# Task prompt
Copy exactly the lines of the data below, beginning with the line with "nose: (202, 83)" and ending with the line with "left wrist: (1012, 453)". Pictures are to be omitted.

(Pixel coordinate listings)
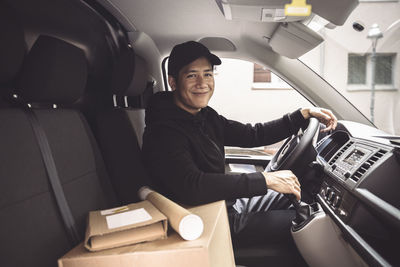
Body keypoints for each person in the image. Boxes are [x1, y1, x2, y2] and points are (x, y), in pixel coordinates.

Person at [142, 41, 337, 254]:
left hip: (224, 205)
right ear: (173, 82)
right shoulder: (163, 131)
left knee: (299, 193)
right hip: (207, 221)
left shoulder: (204, 116)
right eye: (191, 76)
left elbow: (253, 134)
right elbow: (192, 185)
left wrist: (302, 115)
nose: (202, 83)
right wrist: (266, 179)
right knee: (308, 222)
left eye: (208, 74)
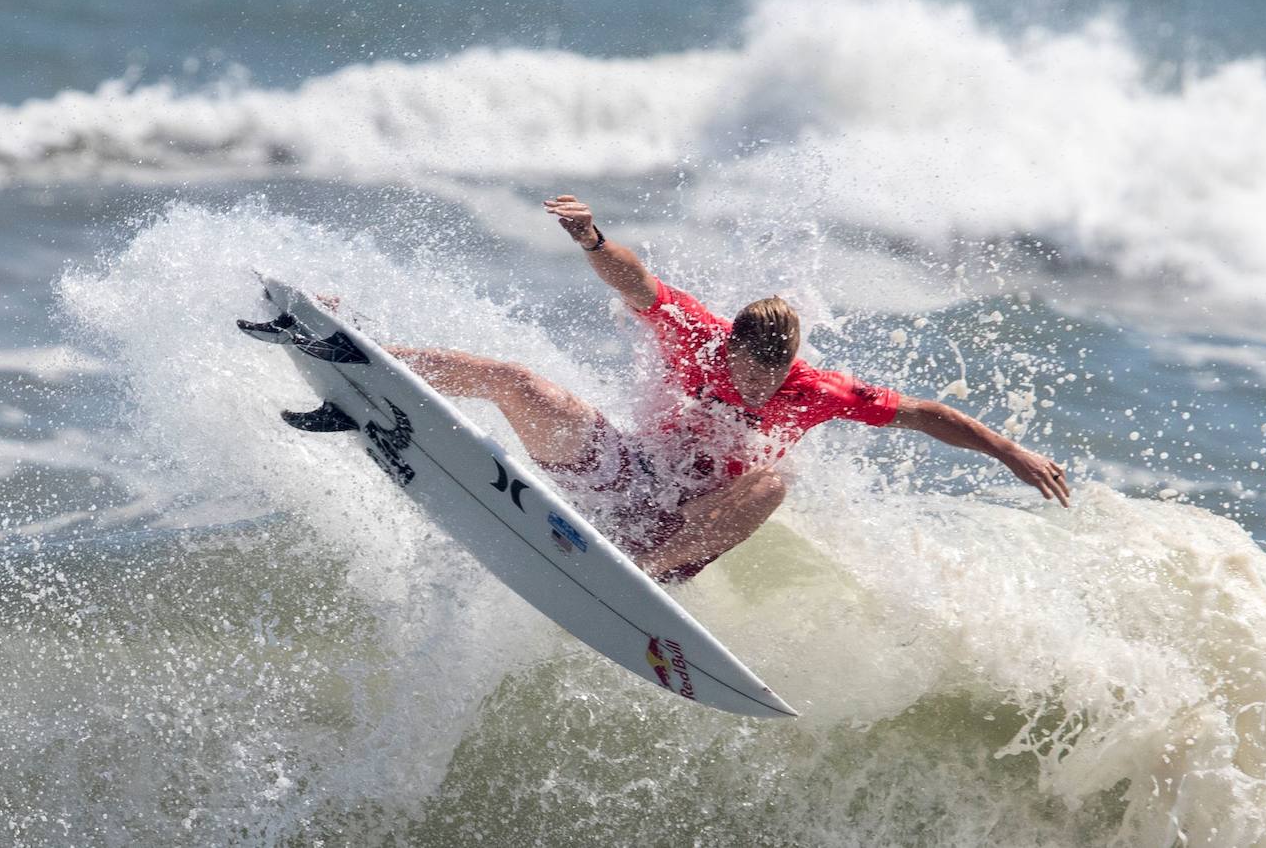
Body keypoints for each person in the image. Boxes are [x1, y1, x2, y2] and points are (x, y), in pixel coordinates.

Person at [387, 195, 1070, 583]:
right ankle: (374, 358)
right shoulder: (697, 334)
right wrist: (593, 237)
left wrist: (1012, 453)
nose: (754, 387)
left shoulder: (817, 389)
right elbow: (636, 281)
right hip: (630, 476)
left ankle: (638, 576)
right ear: (730, 344)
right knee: (520, 383)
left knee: (774, 483)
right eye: (746, 370)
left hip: (681, 531)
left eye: (770, 377)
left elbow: (924, 414)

# Answer to the problem
nose: (202, 83)
right wrist: (266, 179)
right knee: (308, 222)
left eye: (208, 74)
Body keypoints for each person in the image. Boxes are [x1, y1, x2, y2] and points are (x, y), in pixel coordinates.

Person at [387, 195, 1070, 583]:
right ankle: (374, 358)
right shoulder: (697, 334)
right wrist: (593, 237)
left wrist: (1012, 453)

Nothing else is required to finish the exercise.